Banks that pay luxe prices for brokerage firms may find they have to keep doling out the dough if they are serious about competing in the securities business.

Many of the regional firms looking for a buyer need an infusion of capital to update technology and retain top producers, according to several people attending a Securities Industry Association conference here this week.

"Rapid changes in capital markets technology is certainly one of the reasons that regional firms are willing to sell now," said Richard G. Ketchum, president of the National Association of Securities Dealers Inc., in an interview.

In addition, the securities industry's culture of hefty compensation packages is starting to creep into banks that have acquired brokerage firms in recent years.

Some senior banking executives said they are restructuring incentives for loan officers so they will be more inclined to refer business to the bank's capital markets unit. Because the lenders are not registered broker- dealers, the incentives cannot be based on the outcome of deals but on referrals only.

William B. Summers Jr., chairman of Cleveland-based KeyCorp's capital markets unit, told people at the conference Tuesday that this is one of the many ways banks have begun "to dance around issues of compensation."

Executive recruiter George V. McGough said that even the generous retirement packages for top producers in the securities industry need to be rethought.

Because of the hot competition for talent, managers often compensate new recruits with signing bonuses and other front-end incentives to make up for the generous retirement packages they may be leaving behind at their former employers.

Banks and brokerages are in a bidding war for investment bankers and certain kinds of research analysts. For example, analysts with as little as three years of experience who follow Internet companies are commanding six- figure signing packages.

But any mid-tier regional firm that wants to build a significant investment banking presence needs to invest in Internet research coverage, several bankers here said.

A trickier question is the debate among managers over whether to take their retail brokerage on-line.

Though on-line investing is becoming increasingly popular, some in the securities industry are not eager to encourage their customers to buy stocks on the Web.
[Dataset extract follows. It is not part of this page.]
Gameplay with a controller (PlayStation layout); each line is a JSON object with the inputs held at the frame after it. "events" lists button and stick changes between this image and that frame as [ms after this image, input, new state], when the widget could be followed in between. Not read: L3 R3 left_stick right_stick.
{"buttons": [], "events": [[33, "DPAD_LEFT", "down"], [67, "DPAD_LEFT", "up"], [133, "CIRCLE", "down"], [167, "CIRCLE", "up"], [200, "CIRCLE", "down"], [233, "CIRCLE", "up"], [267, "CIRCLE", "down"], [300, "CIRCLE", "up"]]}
Kenneth D. Jones, an investment banker at San Francisco-based Thomas Weisel Partners LLC, said the rise of Internet trading will lead to further spread compression for broker-dealers.

But even if a bank did not plan to get into the on-line brokerage business when it bought a retail firm, Mr. Jones said, that is something it will need to do soon to remain competitive.

This can be a tough sell for chief executive officers.

"It's difficult to say to your shareholders that we are going to spend this money" without a return on investment, said Richard R. Lindsey, a senior managing director in Bear Stearns' correspondent clearing and prime brokerage operations. But "the application of technology to markets has gone further than anyone would have thought as recently as two years ago.

"We are spending this money just to stay in the game," he added.